Work instructions ->
**1.** Transcribe the part of the melanoma grant announcement starting at "New grant on" and ending at "research. Thank you!".
**2.** Decide whether each statement agrees with the melanoma grant announcement. Answer yes or no, and quote the words of the text that settle it. (a) The Quave Research Group received $50,000 for the project. (b) Conventional chemotherapy has improved survival for melanoma patients. (c) The natural product library currently represents more than 600 plant and fungal species.
**3.** List every targeted therapeutic approach to melanoma that the melanoma grant announcement names.

Passage for review ->
New grant on melanoma therapeutics funded

We are excited to announce that the Quave Research Group has secured $50,000 in funding from Winship Cancer Center at Emory University to pursue our drug discovery program for melanoma. The project, entitled “Isolation and Characterization of Novel Therapeutics Targeting Melanoma” will follow up on hit extracts we identified during an initial high throughput robotics screen of the Quave Natural Products Library. We will partner with the Emory Chemical Biology Discovery Center in these efforts. This project is made possible by the generous support of melanoma survivors and supporters of cancer research. Thank you!

Summary Project Description:

Melanoma claims the lives of 9,000 people in the United States each year, and this is in spite of advances in both surveillance and therapeutic approaches. In particular, patients with Stage IV melanoma have a poor prognosis for survival, averaging just 8-10 months. Some of the targeted therapeutic approaches include surgery, isolated limb perfusion/infusion, cryotherapy, radiation therapy, BRAF inhibition, and immunotherapy. Efforts involving conventional chemotherapy have not been effective in enhancing survival, but efforts to block signal transduction and/or enhance anti-tumor immune responses have been associated with survival benefit. Ultimately, combination approaches pairing a chemical approach with an immune (host-targeted) approach could prove to be most effective. New chemical entities (NCEs) are needed to fuel such efforts.

We have leveraged the Quave Research Group’s one-of-a-kind natural product library composed of botanical and macro-fungal extracts for use in drug discovery research efforts for melanoma therapies. The Quave Natural Product Library (QNPL) is unique in that the collection has been built based on species used in traditional medicine (TM) for skin and skin structure infections (SSSI) and other forms of infectious and inflammatory disease. It is a highly biodiverse collection of >1,800 crude extracts (plus 100’s of characterized, refined fractions), currently represented by >600 plant and fungal species. Screening of this collection has already resulted in the discovery of several novel inhibitors of bacterial biofilms and quorum sensing-mediated virulence pathways. We have successfully identified four extracts with potent (IC50 < 8 µg/mL) and selective activity against melanoma cell line A375.

Given records ->
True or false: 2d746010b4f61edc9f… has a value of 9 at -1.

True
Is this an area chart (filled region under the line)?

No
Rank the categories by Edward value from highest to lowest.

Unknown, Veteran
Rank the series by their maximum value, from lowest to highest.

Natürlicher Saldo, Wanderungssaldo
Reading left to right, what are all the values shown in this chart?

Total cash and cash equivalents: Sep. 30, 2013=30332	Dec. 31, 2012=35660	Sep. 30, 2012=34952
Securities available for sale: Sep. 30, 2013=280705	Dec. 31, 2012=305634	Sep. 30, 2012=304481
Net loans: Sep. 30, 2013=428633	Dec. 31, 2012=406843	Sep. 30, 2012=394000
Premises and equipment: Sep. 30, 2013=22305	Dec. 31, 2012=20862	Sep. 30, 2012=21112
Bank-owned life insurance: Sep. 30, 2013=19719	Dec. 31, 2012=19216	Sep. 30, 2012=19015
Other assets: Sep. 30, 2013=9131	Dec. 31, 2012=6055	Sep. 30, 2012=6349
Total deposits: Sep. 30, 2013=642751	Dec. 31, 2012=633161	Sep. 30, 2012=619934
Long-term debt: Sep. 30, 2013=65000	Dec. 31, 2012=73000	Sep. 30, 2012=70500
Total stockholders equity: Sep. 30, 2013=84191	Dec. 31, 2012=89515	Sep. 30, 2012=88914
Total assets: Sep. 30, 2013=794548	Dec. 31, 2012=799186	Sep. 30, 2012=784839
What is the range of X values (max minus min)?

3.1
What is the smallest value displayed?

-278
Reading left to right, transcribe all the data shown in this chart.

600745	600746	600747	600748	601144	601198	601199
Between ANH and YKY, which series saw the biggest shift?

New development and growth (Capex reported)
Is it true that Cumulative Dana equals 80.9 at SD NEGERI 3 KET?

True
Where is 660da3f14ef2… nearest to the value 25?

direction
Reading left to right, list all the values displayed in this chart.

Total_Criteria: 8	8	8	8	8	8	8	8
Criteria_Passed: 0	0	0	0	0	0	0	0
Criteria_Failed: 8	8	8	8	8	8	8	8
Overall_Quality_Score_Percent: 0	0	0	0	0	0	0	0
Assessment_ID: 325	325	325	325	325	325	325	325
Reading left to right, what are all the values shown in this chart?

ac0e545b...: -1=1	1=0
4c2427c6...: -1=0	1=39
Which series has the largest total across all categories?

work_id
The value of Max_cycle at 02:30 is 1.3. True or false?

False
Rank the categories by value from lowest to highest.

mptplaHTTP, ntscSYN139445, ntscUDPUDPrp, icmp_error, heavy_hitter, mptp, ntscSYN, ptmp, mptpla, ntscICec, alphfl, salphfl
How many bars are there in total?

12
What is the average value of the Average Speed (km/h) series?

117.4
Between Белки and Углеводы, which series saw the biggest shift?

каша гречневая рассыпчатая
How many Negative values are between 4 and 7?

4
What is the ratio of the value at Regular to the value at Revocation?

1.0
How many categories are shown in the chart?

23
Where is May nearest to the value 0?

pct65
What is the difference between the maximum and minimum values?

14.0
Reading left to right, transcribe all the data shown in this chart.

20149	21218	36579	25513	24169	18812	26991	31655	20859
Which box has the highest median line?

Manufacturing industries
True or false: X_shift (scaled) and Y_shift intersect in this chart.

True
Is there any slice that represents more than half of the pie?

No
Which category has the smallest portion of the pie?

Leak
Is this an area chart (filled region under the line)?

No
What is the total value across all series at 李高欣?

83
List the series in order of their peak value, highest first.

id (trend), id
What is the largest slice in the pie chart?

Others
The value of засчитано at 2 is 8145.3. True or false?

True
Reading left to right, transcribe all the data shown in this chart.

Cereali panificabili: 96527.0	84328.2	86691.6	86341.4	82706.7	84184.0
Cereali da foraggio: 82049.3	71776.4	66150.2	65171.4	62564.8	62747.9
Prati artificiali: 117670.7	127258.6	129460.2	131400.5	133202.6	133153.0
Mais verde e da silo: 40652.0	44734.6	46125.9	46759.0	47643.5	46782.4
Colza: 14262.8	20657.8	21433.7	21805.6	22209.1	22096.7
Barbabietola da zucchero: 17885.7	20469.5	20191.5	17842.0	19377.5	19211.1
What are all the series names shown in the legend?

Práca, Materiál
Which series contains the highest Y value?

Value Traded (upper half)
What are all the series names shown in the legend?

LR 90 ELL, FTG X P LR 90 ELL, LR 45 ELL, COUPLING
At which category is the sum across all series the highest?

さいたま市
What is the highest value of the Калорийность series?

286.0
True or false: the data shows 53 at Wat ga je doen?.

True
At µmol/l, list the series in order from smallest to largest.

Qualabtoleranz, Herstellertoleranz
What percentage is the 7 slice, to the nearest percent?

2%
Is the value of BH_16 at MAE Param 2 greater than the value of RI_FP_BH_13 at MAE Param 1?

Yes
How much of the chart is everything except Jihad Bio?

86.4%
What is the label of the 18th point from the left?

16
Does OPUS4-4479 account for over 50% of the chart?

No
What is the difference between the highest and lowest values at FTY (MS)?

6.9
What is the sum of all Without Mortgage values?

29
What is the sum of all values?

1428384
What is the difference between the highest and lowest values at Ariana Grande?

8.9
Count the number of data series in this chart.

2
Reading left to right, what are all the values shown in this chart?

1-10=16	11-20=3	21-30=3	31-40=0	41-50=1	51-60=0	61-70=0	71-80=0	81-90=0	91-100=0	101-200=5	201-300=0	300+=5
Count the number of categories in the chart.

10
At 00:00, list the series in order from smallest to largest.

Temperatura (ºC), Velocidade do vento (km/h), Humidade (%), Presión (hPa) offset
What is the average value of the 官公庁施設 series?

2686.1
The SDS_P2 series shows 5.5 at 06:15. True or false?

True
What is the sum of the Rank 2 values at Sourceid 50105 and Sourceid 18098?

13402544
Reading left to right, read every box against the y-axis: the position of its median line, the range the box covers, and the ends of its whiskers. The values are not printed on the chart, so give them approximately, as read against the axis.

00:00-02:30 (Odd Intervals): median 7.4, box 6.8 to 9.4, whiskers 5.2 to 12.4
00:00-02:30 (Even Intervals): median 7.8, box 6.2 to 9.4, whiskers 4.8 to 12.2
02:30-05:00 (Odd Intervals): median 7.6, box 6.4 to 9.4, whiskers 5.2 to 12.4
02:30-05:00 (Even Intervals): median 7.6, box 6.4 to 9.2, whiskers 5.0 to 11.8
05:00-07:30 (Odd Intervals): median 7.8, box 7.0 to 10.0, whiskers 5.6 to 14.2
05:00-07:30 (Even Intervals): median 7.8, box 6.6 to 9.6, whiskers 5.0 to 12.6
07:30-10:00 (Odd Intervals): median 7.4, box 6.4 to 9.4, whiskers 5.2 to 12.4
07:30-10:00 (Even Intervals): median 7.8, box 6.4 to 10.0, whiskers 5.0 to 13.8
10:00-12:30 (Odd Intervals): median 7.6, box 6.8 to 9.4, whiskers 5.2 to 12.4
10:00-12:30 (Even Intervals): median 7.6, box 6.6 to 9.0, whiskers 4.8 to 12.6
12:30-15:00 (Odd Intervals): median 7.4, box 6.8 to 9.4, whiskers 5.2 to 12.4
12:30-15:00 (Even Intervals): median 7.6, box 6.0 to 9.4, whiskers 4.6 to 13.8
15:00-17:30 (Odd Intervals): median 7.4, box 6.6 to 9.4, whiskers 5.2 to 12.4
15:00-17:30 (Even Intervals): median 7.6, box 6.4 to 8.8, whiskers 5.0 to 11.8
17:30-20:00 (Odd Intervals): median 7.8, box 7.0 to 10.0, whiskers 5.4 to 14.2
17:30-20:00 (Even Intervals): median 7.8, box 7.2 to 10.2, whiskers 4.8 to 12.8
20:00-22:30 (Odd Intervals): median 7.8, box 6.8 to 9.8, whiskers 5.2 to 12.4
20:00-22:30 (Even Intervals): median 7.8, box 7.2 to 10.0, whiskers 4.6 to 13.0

Task results ->
**1.**
New grant on melanoma therapeutics funded

We are excited to announce that the Quave Research Group has secured $50,000 in funding from Winship Cancer Center at Emory University to pursue our drug discovery program for melanoma. The project, entitled “Isolation and Characterization of Novel Therapeutics Targeting Melanoma” will follow up on hit extracts we identified during an initial high throughput robotics screen of the Quave Natural Products Library. We will partner with the Emory Chemical Biology Discovery Center in these efforts. This project is made possible by the generous support of melanoma survivors and supporters of cancer research. Thank you!

**2.**
(a) Yes: "the Quave Research Group has secured $50,000 in funding from Winship Cancer Center at Emory University"
(b) No: "Efforts involving conventional chemotherapy have not been effective in enhancing survival"
(c) Yes: "currently represented by >600 plant and fungal species"

**3.**
- Surgery
- Isolated limb perfusion/infusion
- Cryotherapy
- Radiation therapy
- BRAF inhibition
- Immunotherapy